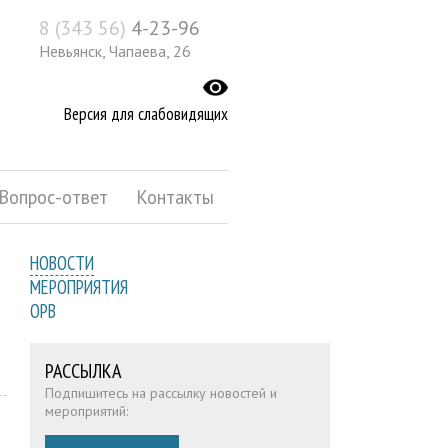
8 (343 56)
4-23-96
Невьянск, Чапаева, 26
Версия для слабовидящих
Вопрос-ответ
Контакты
НОВОСТИ
МЕРОПРИЯТИЯ
ОРВ
РАССЫЛКА
Подпишитесь на рассылку новостей и
мероприятий:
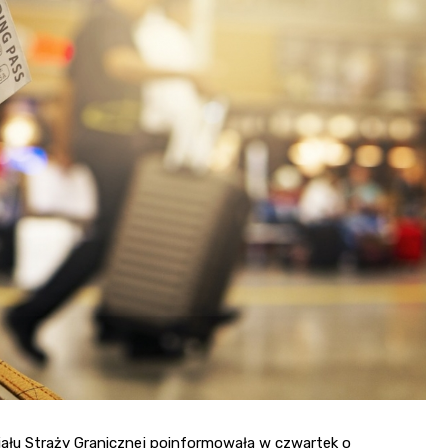
iału Straży Granicznej poinformowała w czwartek o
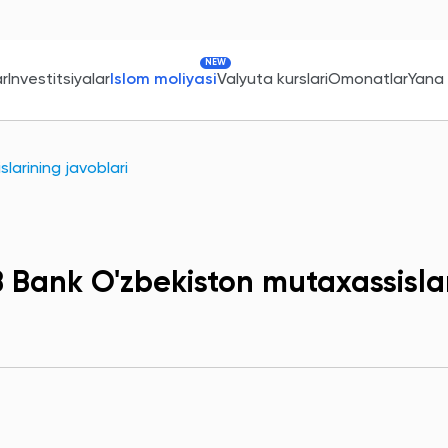
NEW
ar
Investitsiyalar
Islom moliyasi
Valyuta kurslari
Omonatlar
Yana
arining javoblari
 Bank O'zbekiston mutaxassislar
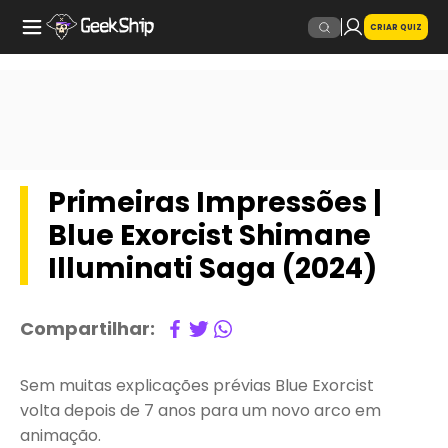
CRIAR QUIZ
Primeiras Impressões |
Blue Exorcist Shimane
Illuminati Saga (2024)
Compartilhar:
Sem muitas explicações prévias Blue Exorcist
volta depois de 7 anos para um novo arco em
animação.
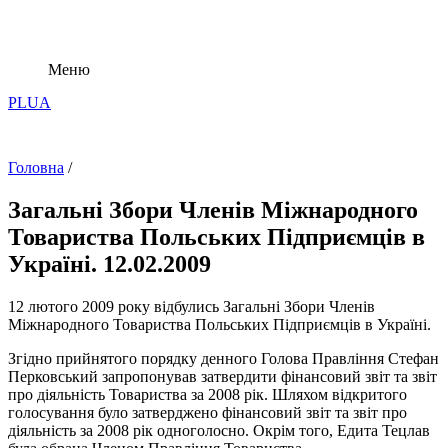
Меню
PL
UA
Головна
/
Загальні Збори Членів Міжнародного
Товариства Польських Підприємців в
Україні. 12.02.2009
12 лютого 2009 року відбулись Загальні Збори Членів
Міжнародного Товариства Польських Підприємців в Україні.
Згідно прийнятого порядку денного Голова Правління Стефан
Перковський запропонував затвердити фінансовий звіт та звіт
про діяльність Товариства за 2008 рік. Шляхом відкритого
голосування було затверджено фінансовий звіт та звіт про
діяльність за 2008 рік одноголосно. Окрім того, Едита Тецлав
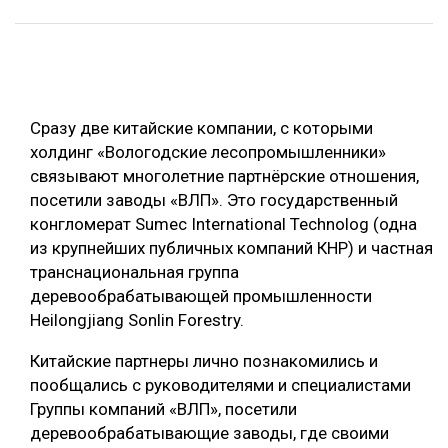
ОБРАБОТКА ДРЕВЕСИНЫ
ЦИФРОВАЯ СРЕДА
РУБРИКИ
БИОЭНЕРГЕТИКА
Сразу две китайские компании, с которыми
ТЕМАТИЧЕСКИЕ ПРОЕКТЫ
ЛЕСОВОССТАНОВЛЕНИЕ И ЗАЩИТА
холдинг «Вологодские лесопромышленники»
ЛОГИСТИКА
связывают многолетние партнёрские отношения,
ПОДБОРКИ СТАТЕЙ
посетили заводы «ВЛП». Это государственный
ПРОИЗВОДСТВО ДРЕВЕСНЫХ ПЛИТ
конгломерат Sumec International Technolog (одна
ЦБП
из крупнейших публичных компаний КНР) и частная
транснациональная группа
деревообрабатывающей промышленности
КОМПЛЕКСНАЯ ПЕРЕРАБОТКА
Heilongjiang Sonlin Forestry.
ЛЕСОПИЛЕНИЕ
Китайские партнеры лично познакомились и
ДЕРЕВЯННОЕ ДОМОСТРОЕНИЕ
пообщались с руководителями и специалистами
БЕЗОПАСНОЕ ПРОИЗВОДСТВО
Группы компаний «ВЛП», посетили
деревообрабатывающие заводы, где своими
СОРТИРОВКА ДРЕВЕСИНЫ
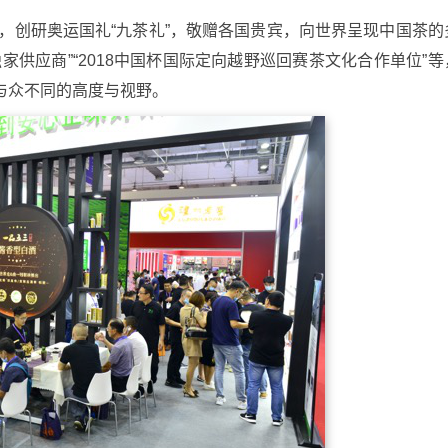
位，创研奥运国礼“九茶礼”，敬赠各国贵宾，向世界呈现中国茶的
供应商”“2018中国杯国际定向越野巡回赛茶文化合作单位”等
与众不同的高度与视野。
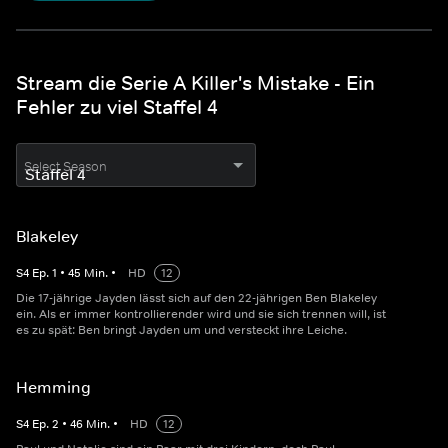
Stream die Serie A Killer's Mistake - Ein
Fehler zu viel Staffel 4
Select Season
Blakeley
S
4
Ep.
1
•
45
Min.
•
HD
12
Die 17-jährige Jayden lässt sich auf den 22-jährigen Ben Blakeley
ein. Als er immer kontrollierender wird und sie sich trennen will, ist
es zu spät: Ben bringt Jayden um und versteckt ihre Leiche.
Hemming
S
4
Ep.
2
•
46
Min.
•
HD
12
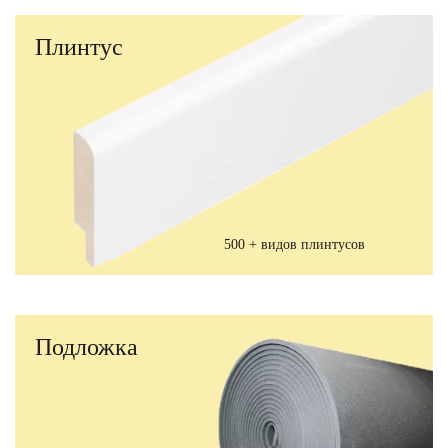
Плинтус
500 + видов плинтусов
Подложка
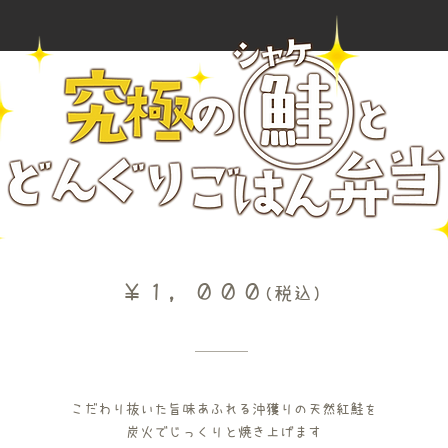
​￥１，０００
(税込)
こだわり抜いた旨味あふれる沖獲りの天然紅鮭を
炭火でじっくりと焼き上げます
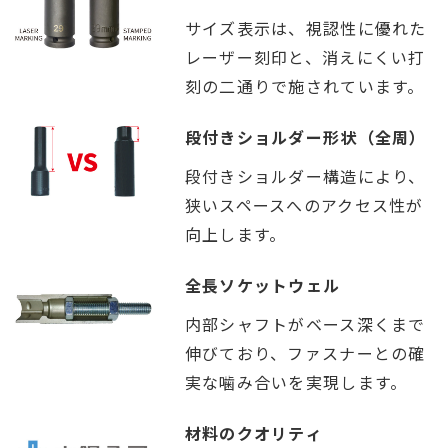
サイズ表示は、視認性に優れた
レーザー刻印と、消えにくい打
刻の二通りで施されています。
段付きショルダー形状（全周）
段付きショルダー構造により、
狭いスペースへのアクセス性が
向上します。
全長ソケットウェル
内部シャフトがベース深くまで
伸びており、ファスナーとの確
実な噛み合いを実現します。
材料のクオリティ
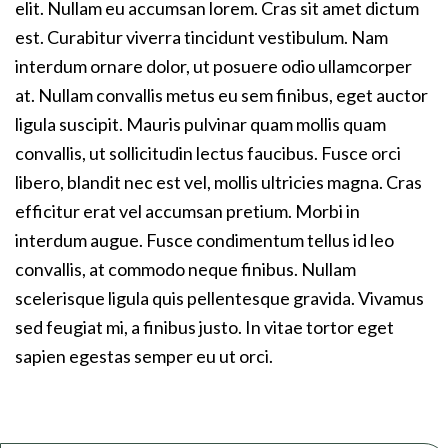
elit. Nullam eu accumsan lorem. Cras sit amet dictum
est. Curabitur viverra tincidunt vestibulum. Nam
interdum ornare dolor, ut posuere odio ullamcorper
at. Nullam convallis metus eu sem finibus, eget auctor
ligula suscipit. Mauris pulvinar quam mollis quam
convallis, ut sollicitudin lectus faucibus. Fusce orci
libero, blandit nec est vel, mollis ultricies magna. Cras
efficitur erat vel accumsan pretium. Morbi in
interdum augue. Fusce condimentum tellus id leo
convallis, at commodo neque finibus. Nullam
scelerisque ligula quis pellentesque gravida. Vivamus
sed feugiat mi, a finibus justo. In vitae tortor eget
sapien egestas semper eu ut orci.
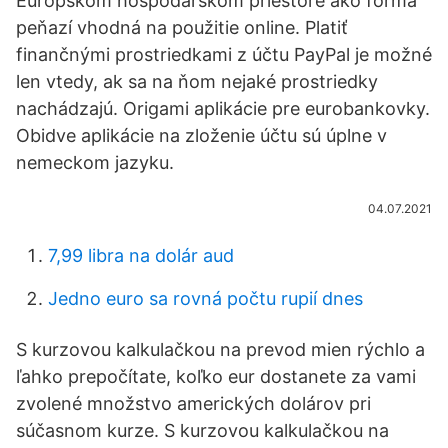
Európskom hospodárskom priestore ako forma
peňazí vhodná na použitie online. Platiť
finančnými prostriedkami z účtu PayPal je možné
len vtedy, ak sa na ňom nejaké prostriedky
nachádzajú. Origami aplikácie pre eurobankovky.
Obidve aplikácie na zloženie účtu sú úplne v
nemeckom jazyku.
04.07.2021
7,99 libra na dolár aud
Jedno euro sa rovná počtu rupií dnes
S kurzovou kalkulačkou na prevod mien rýchlo a
ľahko prepočítate, koľko eur dostanete za vami
zvolené množstvo amerických dolárov pri
súčasnom kurze. S kurzovou kalkulačkou na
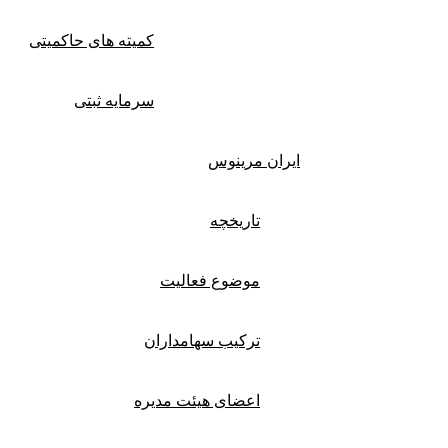
کمیته های حاکمیتی
سرمایه ثبتی
ایران مرینوس
تاریخچه
موضوع فعالیت
ترکیب سهامداران
اعضای هیئت مدیره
|---|
TO DO — Copy every line of text from all of the records above without any changes, and leave the pictures out of your answer.

EXERCISE RESULT —
8 (343 56)
4-23-96
Невьянск, Чапаева, 26
Версия для слабовидящих
Вопрос-ответ
Контакты
НОВОСТИ
МЕРОПРИЯТИЯ
ОРВ
РАССЫЛКА
Подпишитесь на рассылку новостей и
мероприятий:
iału Straży Granicznej poinformowała w czwartek o
NEW
ar
Investitsiyalar
Islom moliyasi
Valyuta kurslari
Omonatlar
Yana
arining javoblari
 Bank O'zbekiston mutaxassislar
CRIAR QUIZ
Primeiras Impressões |
Blue Exorcist Shimane
Illuminati Saga (2024)
Compartilhar:
Sem muitas explicações prévias Blue Exorcist
volta depois de 7 anos para um novo arco em
animação.
Меню
PL
UA
Головна
/
Загальні Збори Членів Міжнародного
Товариства Польських Підприємців в
Україні. 12.02.2009
12 лютого 2009 року відбулись Загальні Збори Членів
Міжнародного Товариства Польських Підприємців в Україні.
Згідно прийнятого порядку денного Голова Правління Стефан
Перковський запропонував затвердити фінансовий звіт та звіт
про діяльність Товариства за 2008 рік. Шляхом відкритого
голосування було затверджено фінансовий звіт та звіт про
діяльність за 2008 рік одноголосно. Окрім того, Едита Тецлав
ОБРАБОТКА ДРЕВЕСИНЫ
ЦИФРОВАЯ СРЕДА
РУБРИКИ
БИОЭНЕРГЕТИКА
Сразу две китайские компании, с которыми
ТЕМАТИЧЕСКИЕ ПРОЕКТЫ
ЛЕСОВОССТАНОВЛЕНИЕ И ЗАЩИТА
холдинг «Вологодские лесопромышленники»
ЛОГИСТИКА
связывают многолетние партнёрские отношения,
ПОДБОРКИ СТАТЕЙ
посетили заводы «ВЛП». Это государственный
ПРОИЗВОДСТВО ДРЕВЕСНЫХ ПЛИТ
конгломерат Sumec International Technolog (одна
ЦБП
из крупнейших публичных компаний КНР) и частная
транснациональная группа
деревообрабатывающей промышленности
КОМПЛЕКСНАЯ ПЕРЕРАБОТКА
Heilongjiang Sonlin Forestry.
ЛЕСОПИЛЕНИЕ
Китайские партнеры лично познакомились и
ДЕРЕВЯННОЕ ДОМОСТРОЕНИЕ
пообщались с руководителями и специалистами
БЕЗОПАСНОЕ ПРОИЗВОДСТВО
Группы компаний «ВЛП», посетили
деревообрабатывающие заводы, где своими
СОРТИРОВКА ДРЕВЕСИНЫ
位，创研奥运国礼“九茶礼”，敬赠各国贵宾，向世界呈现中国茶的
供应商”“2018中国杯国际定向越野巡回赛茶文化合作单位”等
与众不同的高度与视野。
Stream die Serie A Killer's Mistake - Ein
Fehler zu viel Staffel 4
Select Season
Blakeley
S
4
Ep.
1
•
45
Min.
•
HD
12
Die 17-jährige Jayden lässt sich auf den 22-jährigen Ben Blakeley
ein. Als er immer kontrollierender wird und sie sich trennen will, ist
es zu spät: Ben bringt Jayden um und versteckt ihre Leiche.
Hemming
S
4
Ep.
2
•
46
Min.
•
HD
12
Плинтус
500 + видов плинтусов
Подложка
​￥１，０００
(税込)
こだわり抜いた旨味あふれる沖獲りの天然紅鮭を
炭火でじっくりと焼き上げます
サイズ表示は、視認性に優れた
レーザー刻印と、消えにくい打
刻の二通りで施されています。
段付きショルダー形状（全周）
段付きショルダー構造により、
狭いスペースへのアクセス性が
向上します。
全長ソケットウェル
内部シャフトがベース深くまで
伸びており、ファスナーとの確
実な噛み合いを実現します。
材料のクオリティ
elit. Nullam eu accumsan lorem. Cras sit amet dictum
est. Curabitur viverra tincidunt vestibulum. Nam
interdum ornare dolor, ut posuere odio ullamcorper
at. Nullam convallis metus eu sem finibus, eget auctor
ligula suscipit. Mauris pulvinar quam mollis quam
convallis, ut sollicitudin lectus faucibus. Fusce orci
libero, blandit nec est vel, mollis ultricies magna. Cras
efficitur erat vel accumsan pretium. Morbi in
interdum augue. Fusce condimentum tellus id leo
convallis, at commodo neque finibus. Nullam
scelerisque ligula quis pellentesque gravida. Vivamus
sed feugiat mi, a finibus justo. In vitae tortor eget
sapien egestas semper eu ut orci.
Európskom hospodárskom priestore ako forma
peňazí vhodná na použitie online. Platiť
finančnými prostriedkami z účtu PayPal je možné
len vtedy, ak sa na ňom nejaké prostriedky
nachádzajú. Origami aplikácie pre eurobankovky.
Obidve aplikácie na zloženie účtu sú úplne v
nemeckom jazyku.
04.07.2021
7,99 libra na dolár aud
Jedno euro sa rovná počtu rupií dnes
S kurzovou kalkulačkou na prevod mien rýchlo a
ľahko prepočítate, koľko eur dostanete za vami
zvolené množstvo amerických dolárov pri
súčasnom kurze. S kurzovou kalkulačkou na
کمیته های حاکمیتی
سرمایه ثبتی
ایران مرینوس
تاریخچه
موضوع فعالیت
ترکیب سهامداران
اعضای هیئت مدیره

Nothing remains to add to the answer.